As part of the formal agreement, Whitehouse Laboratories will continue to offer two key services that are critical to container closure testing, method development, and validation. Residual seal force testing is an indirect measure of the compressive force that the stopper is exerting on the land of the vial. The Genesis Residual Seal Force Tester measures residual seal forces in pharmaceutical vials sealed with stoppers or lined seals and aluminum caps. The aluminum caps can be plain aluminum caps, or aluminum caps with plastic buttons. Other cap materials and styles may be accommodated as specialty applications. In addition, Whitehouse Laboratories will also maintain a Westcapper that can be used to cap vials at a range of forces. When used in conjunction with Residual Seal force and integrity tests such as vacuum decay, laser diffraction, or helium mass spectrometry, optimal sealing parameters may be determined. Having the in-laboratory ability to mimic the actual production line enables clients to develop, optimize and validate a comprehensive vial, seal, and testing production line in a strict FDA regulated, cGMP setting.
Roger Asselta, Vice President and Senior Technical Advisor commented, “We look forward to continuing our partnership with Whitehouse Laboratories. As experts on the areas of seal testing and capping for vials and closures, we understand the importance these functions of the manufacturing process can play in meeting the strict regulatory compliance issues.
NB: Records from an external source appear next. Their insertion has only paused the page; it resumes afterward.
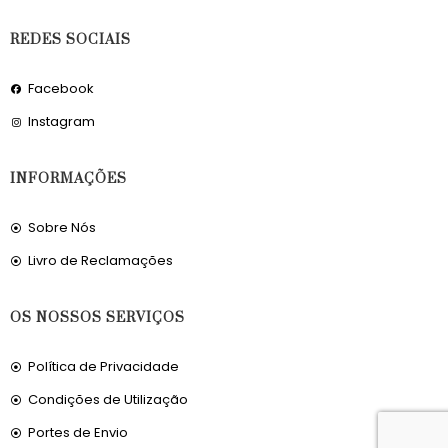
REDES SOCIAIS
Facebook
Instagram
INFORMAÇÕES
Sobre Nós
Livro de Reclamações
OS NOSSOS SERVIÇOS
Política de Privacidade
Condições de Utilização
Portes de Envio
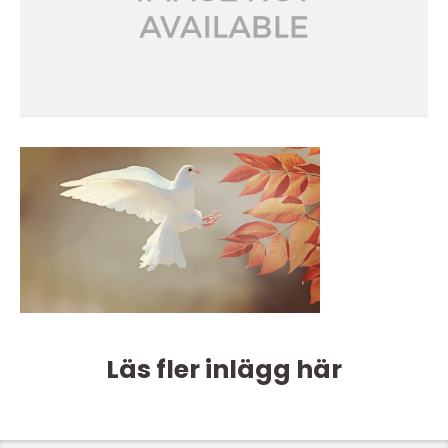
Läs fler inlägg här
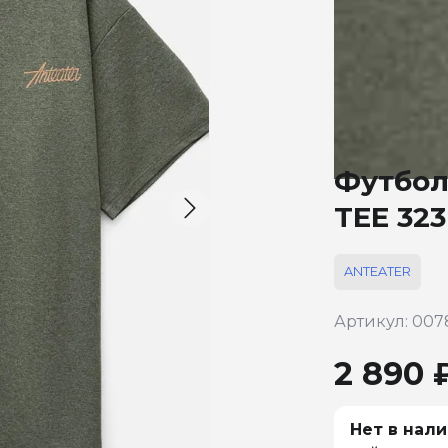
Футбол
TEE 323
ANTEATER
Артикул: 007
2 890 
Нет в нали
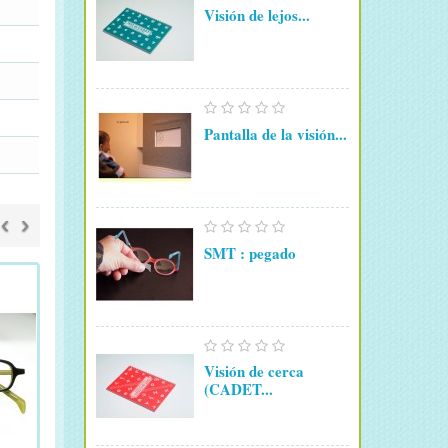
Visión de lejos...
Pantalla de la visión...
‹
›
SMT : pegado
Visión de cerca
(CADET...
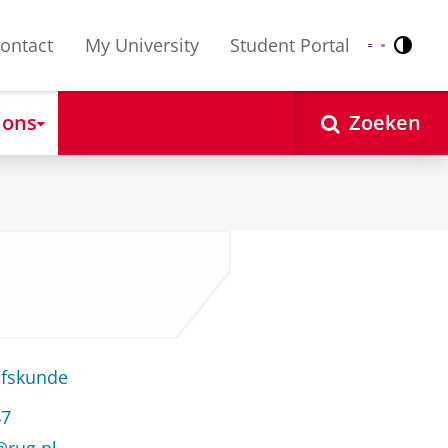
ontact
My University
Student Portal
Contr
Nederlands
English
 ons
Zoeken
jfskunde
47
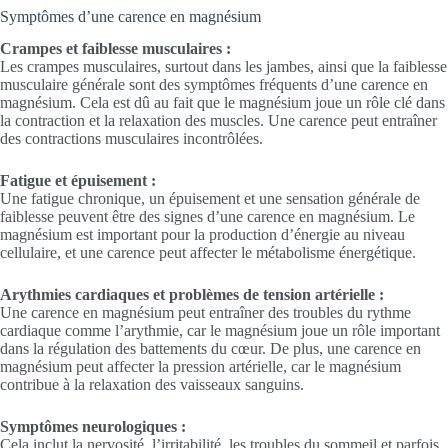
Symptômes d’une carence en magnésium
Crampes et faiblesse musculaires :
Les crampes musculaires, surtout dans les jambes, ainsi que la faiblesse
musculaire générale sont des symptômes fréquents d’une carence en
magnésium. Cela est dû au fait que le magnésium joue un rôle clé dans
la contraction et la relaxation des muscles. Une carence peut entraîner
des contractions musculaires incontrôlées.
Fatigue et épuisement :
Une fatigue chronique, un épuisement et une sensation générale de
faiblesse peuvent être des signes d’une carence en magnésium. Le
magnésium est important pour la production d’énergie au niveau
cellulaire, et une carence peut affecter le métabolisme énergétique.
Arythmies cardiaques et problèmes de tension artérielle :
Une carence en magnésium peut entraîner des troubles du rythme
cardiaque comme l’arythmie, car le magnésium joue un rôle important
dans la régulation des battements du cœur. De plus, une carence en
magnésium peut affecter la pression artérielle, car le magnésium
contribue à la relaxation des vaisseaux sanguins.
Symptômes neurologiques :
Cela inclut la nervosité, l’irritabilité, les troubles du sommeil et parfois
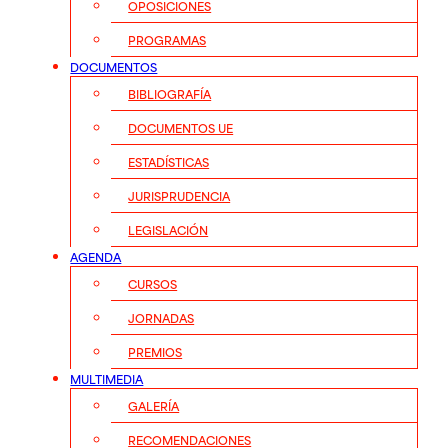
OPOSICIONES
PROGRAMAS
DOCUMENTOS
BIBLIOGRAFÍA
DOCUMENTOS UE
ESTADÍSTICAS
JURISPRUDENCIA
LEGISLACIÓN
AGENDA
CURSOS
JORNADAS
PREMIOS
MULTIMEDIA
GALERÍA
RECOMENDACIONES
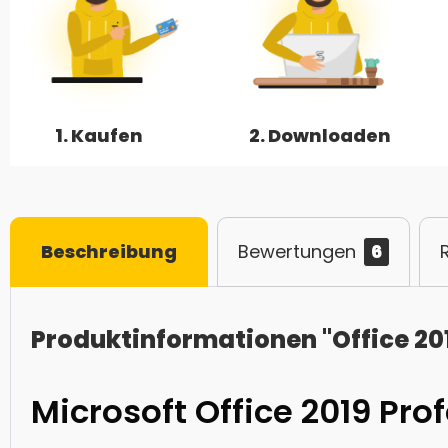
1. Kaufen
2. Downloaden
Beschreibung
Bewertungen
6
Produktinformationen "Office 201
Microsoft Office 2019 Pro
Working with Whitehouse Laboratories ensures our mutual clients can have direct laboratory access to residual force testing and capper optimization programs in a quality driven laboratory setting.”
“The ability to offer comprehensive container integrity testing programs that include the in-line capping and sealing, residual seal force testing, and complete integrity test development and validation is what sets Whitehouse Laboratories apart from other service providers in this area,” states Mark Stier, Chief Operations Officer of Whitehouse Laboratories. “Genesis plays a key role in this process and we appreciate the support they bring, as it directly benefits the clients we serve. They are a much needed and appreciated member of our team.”
Container closure integrity testing is becoming a more critical issue in the FDA regulated environment. The United States Pharmacopeia recently published new general chapter 1207 that outlines the use of new and improved technologies to insure the safety of packaged medicinal products. Having the ability to test and verify container and package integrity is an essential element in the manufacturing and production of drug products.
About Whitehouse Laboratories
The Testing Partner to Manufacturing Companies, Whitehouse Labs is an FDA regulated, DEA Licensed, ISO 17025 and ISTA certified contract service provider to the pharmaceutical, medical device, personal and consumer product industries. Whitehouse Laboratories offers analytical services for the testing of materials, finished products, container and package systems that enable our clients to meet and exceed the required quality standards established by the key regulatory agencies.
About Genesis Packaging Technologies
Genesis Packaging Technologies is a leader in the science and technology of pharmaceutical vial processing and handling, specifically sealing. Genesis offers global service and technical support to meet industry expectations and assure compliance to regulatory requirements regarding container closure integrity. Genesis also manufacturers instruments to test vial residual seal force. Genesis is the successor company to The West Company, Machinery Systems Division, which it purchased in 1996. The company has manufactured serum vial capping equipment since 1946. During this period, well over 1500 pieces of equipment have been installed worldwide in pharmaceutical, veterinary, diagnostic and biotech facilities. Genesis continues to service and maintain this equipment. All manufacturing, design, engineering, sales, and service is located in our offices in Exton, Pennsylvania USA. Value-added services such as spare parts inventory, comprehensive documentation, a complete design and engineering department, technical support staff, and qualified service technicians enhance our ability to service our worldwide customer base. All equipment engineered and manufactured by Genesis can be fully tested at our facility. A complete process water loop, compressed air chiller and full electrical capacity is available for complete line testing and equipment integration. All equipment can be supplemented with a comprehensive Validation Support Data Package.